Molecular Tweezers with Varying Anions: A Comparative Study

J. Org. Chem., 2013, DOI: 10.1021/jo4009673, 78 (13), pp 6721–6734 published on 10.06.2013
J. Org. Chem., online article
Selective binding of the phosphate-substituted molecular tweezer 1a to protein lysine residues was suggested to explain the inhibition of certain enzymes and the aberrant aggregation of amyloid petide Aβ42 or α-synuclein, which are assumed to be responsible for Alzheimer’s and Parkinson’s disease, respectively. In this work we systematically investigated the binding of four water-soluble tweezers 1a–d (substituted by phosphate, methanephosphonate, sulfate, or O-methylenecarboxylate groups) to amino acids and peptides containing lysine or arginine residues by using fluorescence spectroscopy, NMR spectroscopy, and isothermal titration calorimetry (ITC).

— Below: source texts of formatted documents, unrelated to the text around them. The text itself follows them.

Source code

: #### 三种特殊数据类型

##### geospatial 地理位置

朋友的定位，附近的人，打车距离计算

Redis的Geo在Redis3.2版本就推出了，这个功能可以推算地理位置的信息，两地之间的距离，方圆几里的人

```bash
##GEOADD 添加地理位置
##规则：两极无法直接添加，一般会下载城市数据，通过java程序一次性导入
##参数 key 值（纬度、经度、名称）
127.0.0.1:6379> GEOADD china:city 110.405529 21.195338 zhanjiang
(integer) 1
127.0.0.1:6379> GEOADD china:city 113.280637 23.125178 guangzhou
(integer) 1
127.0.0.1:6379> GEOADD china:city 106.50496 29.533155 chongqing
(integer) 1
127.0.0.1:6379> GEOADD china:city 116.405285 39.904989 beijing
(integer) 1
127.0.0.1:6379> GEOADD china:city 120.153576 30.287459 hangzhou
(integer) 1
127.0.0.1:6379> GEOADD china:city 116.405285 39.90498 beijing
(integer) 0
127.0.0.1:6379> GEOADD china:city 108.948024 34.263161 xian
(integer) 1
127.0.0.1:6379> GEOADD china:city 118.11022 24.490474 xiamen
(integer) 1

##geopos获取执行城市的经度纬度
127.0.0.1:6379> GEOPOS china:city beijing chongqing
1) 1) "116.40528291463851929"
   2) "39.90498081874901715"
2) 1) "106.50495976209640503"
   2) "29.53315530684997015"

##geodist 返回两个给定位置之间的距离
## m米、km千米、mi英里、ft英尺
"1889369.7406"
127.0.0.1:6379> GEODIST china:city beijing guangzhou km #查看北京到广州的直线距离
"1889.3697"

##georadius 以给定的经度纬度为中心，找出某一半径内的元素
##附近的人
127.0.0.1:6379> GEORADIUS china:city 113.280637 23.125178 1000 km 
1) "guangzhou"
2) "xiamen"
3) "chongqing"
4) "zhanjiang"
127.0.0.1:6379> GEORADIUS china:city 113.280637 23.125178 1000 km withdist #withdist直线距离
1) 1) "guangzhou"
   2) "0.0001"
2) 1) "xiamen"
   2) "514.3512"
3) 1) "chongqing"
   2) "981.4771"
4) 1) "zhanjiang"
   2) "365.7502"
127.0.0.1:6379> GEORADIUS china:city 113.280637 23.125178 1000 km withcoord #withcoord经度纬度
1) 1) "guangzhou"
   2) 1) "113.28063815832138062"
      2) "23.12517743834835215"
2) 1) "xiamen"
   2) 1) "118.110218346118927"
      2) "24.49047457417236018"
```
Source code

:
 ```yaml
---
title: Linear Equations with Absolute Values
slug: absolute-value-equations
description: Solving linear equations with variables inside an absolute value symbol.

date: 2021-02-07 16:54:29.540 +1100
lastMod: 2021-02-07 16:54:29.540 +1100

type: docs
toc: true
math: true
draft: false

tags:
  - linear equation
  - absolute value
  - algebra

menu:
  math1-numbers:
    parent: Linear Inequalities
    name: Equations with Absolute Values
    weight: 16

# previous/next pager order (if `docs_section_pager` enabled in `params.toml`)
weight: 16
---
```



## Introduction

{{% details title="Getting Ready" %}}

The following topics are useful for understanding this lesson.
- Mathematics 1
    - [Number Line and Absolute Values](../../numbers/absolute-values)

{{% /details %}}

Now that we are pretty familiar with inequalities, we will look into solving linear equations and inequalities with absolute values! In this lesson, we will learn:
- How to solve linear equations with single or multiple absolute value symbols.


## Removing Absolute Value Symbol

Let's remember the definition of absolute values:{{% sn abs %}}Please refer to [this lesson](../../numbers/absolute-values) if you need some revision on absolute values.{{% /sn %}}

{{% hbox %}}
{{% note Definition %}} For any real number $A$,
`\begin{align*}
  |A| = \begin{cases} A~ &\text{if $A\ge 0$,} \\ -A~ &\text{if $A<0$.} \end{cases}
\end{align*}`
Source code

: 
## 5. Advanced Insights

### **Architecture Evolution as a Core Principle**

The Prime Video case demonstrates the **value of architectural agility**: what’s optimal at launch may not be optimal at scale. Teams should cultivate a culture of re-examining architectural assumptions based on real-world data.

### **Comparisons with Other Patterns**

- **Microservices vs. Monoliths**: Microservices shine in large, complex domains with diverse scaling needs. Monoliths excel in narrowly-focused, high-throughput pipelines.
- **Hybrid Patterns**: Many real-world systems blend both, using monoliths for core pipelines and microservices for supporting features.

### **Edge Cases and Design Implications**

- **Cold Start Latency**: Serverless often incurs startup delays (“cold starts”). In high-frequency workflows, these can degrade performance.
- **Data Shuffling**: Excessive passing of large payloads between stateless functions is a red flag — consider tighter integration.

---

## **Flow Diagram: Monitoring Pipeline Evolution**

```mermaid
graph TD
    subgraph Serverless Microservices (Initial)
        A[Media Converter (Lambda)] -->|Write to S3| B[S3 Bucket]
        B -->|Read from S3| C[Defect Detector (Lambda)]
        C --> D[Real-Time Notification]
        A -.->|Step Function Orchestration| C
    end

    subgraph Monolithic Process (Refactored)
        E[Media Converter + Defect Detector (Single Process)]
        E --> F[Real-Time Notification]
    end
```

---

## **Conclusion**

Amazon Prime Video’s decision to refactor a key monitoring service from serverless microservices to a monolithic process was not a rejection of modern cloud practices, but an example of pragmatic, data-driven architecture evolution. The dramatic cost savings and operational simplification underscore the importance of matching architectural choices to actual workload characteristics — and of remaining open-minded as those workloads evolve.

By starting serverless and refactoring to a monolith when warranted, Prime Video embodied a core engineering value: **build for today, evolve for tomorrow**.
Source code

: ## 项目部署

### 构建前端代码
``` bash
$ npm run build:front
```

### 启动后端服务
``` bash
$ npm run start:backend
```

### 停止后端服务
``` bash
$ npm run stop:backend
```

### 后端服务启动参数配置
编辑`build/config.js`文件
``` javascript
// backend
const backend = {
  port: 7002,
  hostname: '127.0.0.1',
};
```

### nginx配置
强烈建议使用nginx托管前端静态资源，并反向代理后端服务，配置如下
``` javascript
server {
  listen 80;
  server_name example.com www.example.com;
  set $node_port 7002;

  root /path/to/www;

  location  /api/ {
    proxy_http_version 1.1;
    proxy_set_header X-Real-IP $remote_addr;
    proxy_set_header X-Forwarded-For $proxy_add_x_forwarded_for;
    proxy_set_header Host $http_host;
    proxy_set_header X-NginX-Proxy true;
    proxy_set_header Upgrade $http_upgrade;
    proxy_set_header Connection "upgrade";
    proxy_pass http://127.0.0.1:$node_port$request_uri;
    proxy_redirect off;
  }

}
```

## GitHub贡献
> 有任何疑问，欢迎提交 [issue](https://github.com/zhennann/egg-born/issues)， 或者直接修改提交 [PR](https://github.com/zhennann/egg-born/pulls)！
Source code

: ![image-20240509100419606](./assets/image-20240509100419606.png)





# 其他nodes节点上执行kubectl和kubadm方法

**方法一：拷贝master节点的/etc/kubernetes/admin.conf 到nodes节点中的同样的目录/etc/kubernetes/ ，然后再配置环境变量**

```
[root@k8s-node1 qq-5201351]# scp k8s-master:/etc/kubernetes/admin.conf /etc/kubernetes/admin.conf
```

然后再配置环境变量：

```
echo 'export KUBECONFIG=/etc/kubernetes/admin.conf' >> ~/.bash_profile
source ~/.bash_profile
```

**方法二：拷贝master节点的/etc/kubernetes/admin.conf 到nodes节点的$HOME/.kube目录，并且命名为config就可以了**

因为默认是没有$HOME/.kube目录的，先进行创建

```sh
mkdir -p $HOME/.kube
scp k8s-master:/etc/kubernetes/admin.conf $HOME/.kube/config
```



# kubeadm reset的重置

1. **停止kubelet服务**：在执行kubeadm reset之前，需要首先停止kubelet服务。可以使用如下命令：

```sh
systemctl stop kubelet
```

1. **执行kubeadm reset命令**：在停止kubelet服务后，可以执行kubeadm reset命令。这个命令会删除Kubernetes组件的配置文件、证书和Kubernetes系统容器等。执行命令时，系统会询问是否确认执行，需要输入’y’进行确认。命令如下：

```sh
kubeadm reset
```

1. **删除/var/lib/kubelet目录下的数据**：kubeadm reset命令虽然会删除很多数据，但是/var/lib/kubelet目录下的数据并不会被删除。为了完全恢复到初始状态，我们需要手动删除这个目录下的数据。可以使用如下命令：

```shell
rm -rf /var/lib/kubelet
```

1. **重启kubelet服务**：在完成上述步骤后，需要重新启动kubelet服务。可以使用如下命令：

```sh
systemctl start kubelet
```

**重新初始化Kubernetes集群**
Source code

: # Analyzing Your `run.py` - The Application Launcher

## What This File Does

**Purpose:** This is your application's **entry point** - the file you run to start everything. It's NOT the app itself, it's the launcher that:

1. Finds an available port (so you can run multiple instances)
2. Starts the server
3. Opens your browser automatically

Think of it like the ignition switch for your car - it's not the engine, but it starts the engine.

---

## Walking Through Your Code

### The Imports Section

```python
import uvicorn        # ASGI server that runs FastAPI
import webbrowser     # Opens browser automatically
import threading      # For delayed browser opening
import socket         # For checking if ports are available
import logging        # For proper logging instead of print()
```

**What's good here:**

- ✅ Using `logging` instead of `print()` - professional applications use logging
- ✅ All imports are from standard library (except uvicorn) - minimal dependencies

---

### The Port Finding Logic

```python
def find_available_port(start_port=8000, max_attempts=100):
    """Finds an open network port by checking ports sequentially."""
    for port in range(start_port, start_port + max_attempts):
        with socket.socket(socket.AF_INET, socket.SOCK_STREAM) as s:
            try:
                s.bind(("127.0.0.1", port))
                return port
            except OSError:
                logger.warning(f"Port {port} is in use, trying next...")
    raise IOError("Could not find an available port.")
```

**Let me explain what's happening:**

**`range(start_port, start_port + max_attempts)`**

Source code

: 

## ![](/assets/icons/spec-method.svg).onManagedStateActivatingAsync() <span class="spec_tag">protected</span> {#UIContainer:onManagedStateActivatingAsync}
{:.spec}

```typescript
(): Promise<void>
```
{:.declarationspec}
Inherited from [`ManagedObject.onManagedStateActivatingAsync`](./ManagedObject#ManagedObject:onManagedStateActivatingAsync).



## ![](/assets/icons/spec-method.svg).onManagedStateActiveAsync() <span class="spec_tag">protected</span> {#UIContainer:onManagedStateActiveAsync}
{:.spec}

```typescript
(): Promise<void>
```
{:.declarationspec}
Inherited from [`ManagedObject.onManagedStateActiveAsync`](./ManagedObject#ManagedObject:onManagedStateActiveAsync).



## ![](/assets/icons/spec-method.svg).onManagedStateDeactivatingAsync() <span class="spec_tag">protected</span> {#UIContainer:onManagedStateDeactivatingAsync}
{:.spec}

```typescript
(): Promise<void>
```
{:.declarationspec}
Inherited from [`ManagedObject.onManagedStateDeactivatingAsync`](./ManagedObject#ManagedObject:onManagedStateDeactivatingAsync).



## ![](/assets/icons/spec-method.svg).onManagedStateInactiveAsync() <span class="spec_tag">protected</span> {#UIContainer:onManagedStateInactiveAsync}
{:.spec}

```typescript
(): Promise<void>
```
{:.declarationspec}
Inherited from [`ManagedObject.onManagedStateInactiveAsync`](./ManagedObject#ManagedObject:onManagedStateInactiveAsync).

The comparison of the experimental results with theoretical data obtained by a combination of QM/MM and ab initio1H NMR shift calculations provides clear evidence that the tweezers 1a–c bind the amino acid or peptide guest molecules by threading the lysine or arginine side chain through the tweezers’ cavity, whereas in the case of 1d the guest molecule is preferentially positioned outside the tweezer’s cavity. Attractive ionic, CH-π, and hydrophobic interactions are here the major binding forces. The combination of experiment and theory provides deep insight into the host–guest binding modes, a prerequisite to understanding the exciting influence of these tweezers on the aggregation of proteins and the activity of enzymes.